● **TRECHO FORNECIDO**

____________________

O clamor dos indígenas que precisamos ainda ouvir

A causa indígena nunca foi resolvida no Brasil. A toda hora se ouvem invasões de terras indígenas para dar lugar ao agronegócio. Homologação de suas terras são proteladas. E há assassinatos e suicídios misteriosos entre os guarani.

Não obstante, deram-se alguns avanços que cabe reconhecer como a demarcação e homologação em área contínua da terra Yanomami contra a pressão de meia dúzia de arrozeiros, apoiados pelo latifúndio pelo agronegócio; a devolução da terra indígena xavante Marãiwatsédé na Prelazia de São Felix do Araguaia, de onde haviam sido arrancados à força há 40 anos atrás. A mesma coisa não ocorreu com a terra dos Guarani Kaiowá, Guyraroka, que o STF com os votos dos ministros Celso Mello e Carmen Lúcia rejeitaram o voto de relator do processo o ministro Ricardo Lewandoski. Em nenhum momento a comunidade indígena foi consultada e o latifundiário que as ocupou, ganhou o direito sobre os 12 mil hecatares das terras tradicionais.

Casos como estes são frequentes, por mais que a Funai e o CIMI (Centro indigenista missionário da Igreja Católica) se empenhem em sua defesa. Neste contexto vale recordar O Manifesto da Comissão Indígena 500 anos (1999) expressando o clamor de 98 diferentes povos originários. Eles denunciaram com veemência:

”Os conquistadores chegaram com fome de ouro e de sangue, empunahando em uma das mãos armas e na outra a cruz, para abençoar e recomendar as almas de nossos antepassados, o que daria lugar ao desenvolvimento, ao cristianismo, à civilização e à exploração das riquezas naturais. Estes fatores foram determinantes para o extermínio de nossos antepassados….”

____________________

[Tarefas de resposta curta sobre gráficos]
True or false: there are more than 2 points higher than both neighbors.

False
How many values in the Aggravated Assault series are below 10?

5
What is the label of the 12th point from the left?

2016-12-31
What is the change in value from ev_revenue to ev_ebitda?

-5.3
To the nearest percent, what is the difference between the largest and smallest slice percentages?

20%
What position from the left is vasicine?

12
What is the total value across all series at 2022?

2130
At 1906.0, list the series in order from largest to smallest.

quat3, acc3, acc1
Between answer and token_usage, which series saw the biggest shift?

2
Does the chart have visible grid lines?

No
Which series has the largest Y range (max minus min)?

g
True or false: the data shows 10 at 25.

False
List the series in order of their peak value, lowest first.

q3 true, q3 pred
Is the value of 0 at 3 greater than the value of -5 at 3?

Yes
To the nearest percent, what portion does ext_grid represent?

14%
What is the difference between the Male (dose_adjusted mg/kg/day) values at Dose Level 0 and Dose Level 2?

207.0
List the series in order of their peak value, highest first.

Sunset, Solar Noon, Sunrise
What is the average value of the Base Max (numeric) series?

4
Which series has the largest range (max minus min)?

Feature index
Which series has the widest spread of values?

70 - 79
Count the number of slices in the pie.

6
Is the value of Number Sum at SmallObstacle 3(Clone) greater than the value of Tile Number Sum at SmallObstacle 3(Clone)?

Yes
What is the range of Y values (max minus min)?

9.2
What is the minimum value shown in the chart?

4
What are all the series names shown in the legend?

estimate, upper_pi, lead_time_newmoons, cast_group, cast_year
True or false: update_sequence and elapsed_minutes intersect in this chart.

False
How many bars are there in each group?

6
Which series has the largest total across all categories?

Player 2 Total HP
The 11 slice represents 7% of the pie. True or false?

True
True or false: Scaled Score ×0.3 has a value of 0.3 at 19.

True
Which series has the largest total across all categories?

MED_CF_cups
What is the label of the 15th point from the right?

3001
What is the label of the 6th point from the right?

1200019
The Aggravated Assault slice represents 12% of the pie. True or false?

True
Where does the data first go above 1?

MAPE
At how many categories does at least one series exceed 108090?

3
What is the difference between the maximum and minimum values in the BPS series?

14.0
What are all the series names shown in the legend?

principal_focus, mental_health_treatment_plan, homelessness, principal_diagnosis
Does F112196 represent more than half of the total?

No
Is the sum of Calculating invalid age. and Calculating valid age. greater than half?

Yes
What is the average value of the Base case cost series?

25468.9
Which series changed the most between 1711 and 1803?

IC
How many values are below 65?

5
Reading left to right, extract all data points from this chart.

____________________

● **ORDEM DE SERVIÇO**
Transcreva, sem nenhuma alteração, o trecho do texto sobre a causa indígena que vai de "Não obstante, deram-se" até "das terras tradicionais.".

● **RESPOSTA À TAREFA**
Não obstante, deram-se alguns avanços que cabe reconhecer como a demarcação e homologação em área contínua da terra Yanomami contra a pressão de meia dúzia de arrozeiros, apoiados pelo latifúndio pelo agronegócio; a devolução da terra indígena xavante Marãiwatsédé na Prelazia de São Felix do Araguaia, de onde haviam sido arrancados à força há 40 anos atrás. A mesma coisa não ocorreu com a terra dos Guarani Kaiowá, Guyraroka, que o STF com os votos dos ministros Celso Mello e Carmen Lúcia rejeitaram o voto de relator do processo o ministro Ricardo Lewandoski. Em nenhum momento a comunidade indígena foi consultada e o latifundiário que as ocupou, ganhou o direito sobre os 12 mil hecatares das terras tradicionais.